Nel grande spazio milanese l’artista raccoglie un gruppo di lavori recenti in cui è possibile apprezzare tutta la pluralità di linguaggi da sempre utilizzata, frutto di una visione dell’arte come forma nuova della realtà che si presenta sempre nella sua inedita complessità. Ma anche un allestimento che invita a una riflessione etica, oltre che estetica, perché oggi tutti noi abbiamo sempre più bisogno di sapersi orientare con maggior responsabilità nel buio dei nostri giorni allargando il nostro angolo percettivo. Quest’ultime, sono proprio caratteristiche più evidenti di quegli occhi di gatto a cui Levini fa riferimento nel titolo. Non si tratta, dunque, di una semplice mostra monografica ma, nel modo più tipico di procedere di quest’artista, della costruzione architettonica di una possibile visione dell’arte in cui perdersi per tornare a essere protagonisti.
Un grande orecchio, ( La pulce nell’orecchio , 2013) che fuoriesce dalla bidimensionalità bianca della parete, per evocare il luogo dell’ascolto e del silenzio: un paradosso linguistico inteso come sospetto che ciò che appare non è. La grande porta, ( Astratti furori , 2014) che non è solo entrata o uscita da un luogo ma uno spazio metafisico, o una scansione del tempo, e che vuole essere la visione di un luogo indefinito fra la terra ed il cielo. È la porta che attraversano gli Eroi, l’Ade dove risiedono gli affanni del mondo che noi mortali non possiamo varcare senza prima avere l’ardire di metterci in gioco. Se come recita un vecchio proverbio, nella notte tutti i gatti sono grigi, Levini ci suggerisce che, però, non vedono allo stesso modo.
Marco Bazzini
Felice Levini nasce a Roma nel 1956, dove tuttora vive e lavora.

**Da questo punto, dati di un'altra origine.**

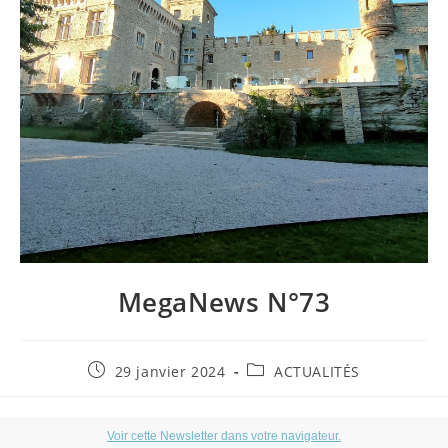
MegaNews N°73
Publication
Post
29 janvier 2024
ACTUALITÉS
publiée :
category: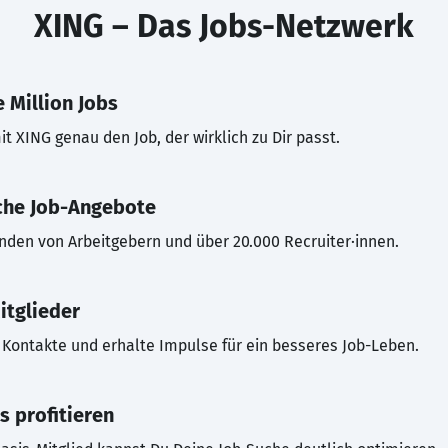
XING – Das Jobs-Netzwerk
 Million Jobs
t XING genau den Job, der wirklich zu Dir passt.
che Job-Angebote
inden von Arbeitgebern und über 20.000 Recruiter·innen.
itglieder
Kontakte und erhalte Impulse für ein besseres Job-Leben.
s profitieren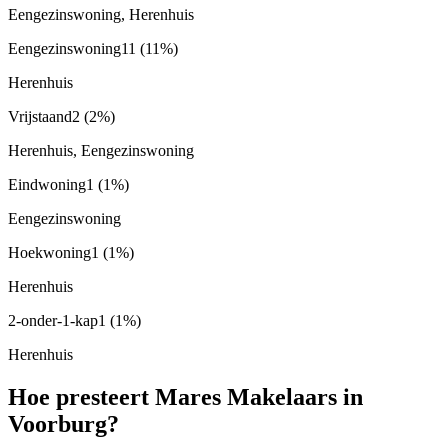
Eengezinswoning, Herenhuis
Eengezinswoning
11
(11%)
Herenhuis
Vrijstaand
2
(2%)
Herenhuis, Eengezinswoning
Eindwoning
1
(1%)
Eengezinswoning
Hoekwoning
1
(1%)
Herenhuis
2-onder-1-kap
1
(1%)
Herenhuis
Hoe presteert Mares Makelaars in
Voorburg?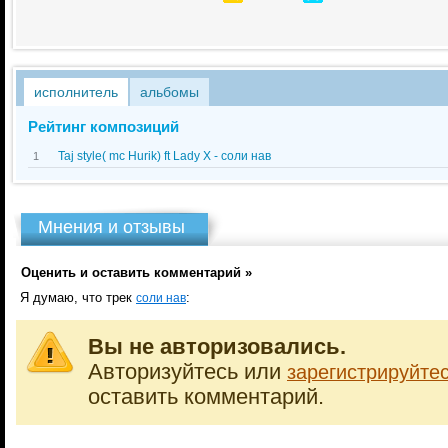
исполнитель
альбомы
Рейтинг композиций
Taj style( mc Hurik) ft Lady X - соли нав
1
Мнения и отзывы
Оценить и оставить комментарий »
Я думаю, что трек
:
соли нав
Вы не авторизовались.
Авторизуйтесь или
зарегистрируйте
оставить комментарий.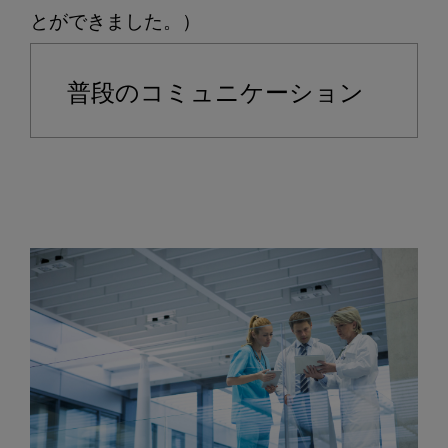
普段のコミュニケーション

Dopo gli studi all’Accademia di Belle Arti, apre nel 1978 uno spa - zio in Via S. Agata dei Goti che gestisce con altri artisti e che diventa luogo d’incontro per mostre e serate dedicate alla poesia. Nel 1980 entra a far parte del gruppo dei “Nuovi-Nuovi” che debutta con la mostra a cura di Renato Barilli alla Galleria Civica d’Arte Moderna di Bologna. Nel 1991 espone al XXXIV Festival dei Due Mondi di Spoleto, nel 1993 è presente alla XLV Biennale di Venezia, nel 1996 alla XII Quadriennale di Roma. Numerose sono negli anni le sue mostre personali in importanti gallerie e spazi di ricerca, tra queste ricordiamo le recenti personali alla gallerie romane La Nuova Pesa, Fondazione Volume! e De Crescenzo e Viesti. Il mese scorso si è conclusa la sua mostra personale Nord-Est Sud- Ovest presso la Galleria Nazionale d’Arte Moderna di Roma, a cura di Achille Bonito Oliva.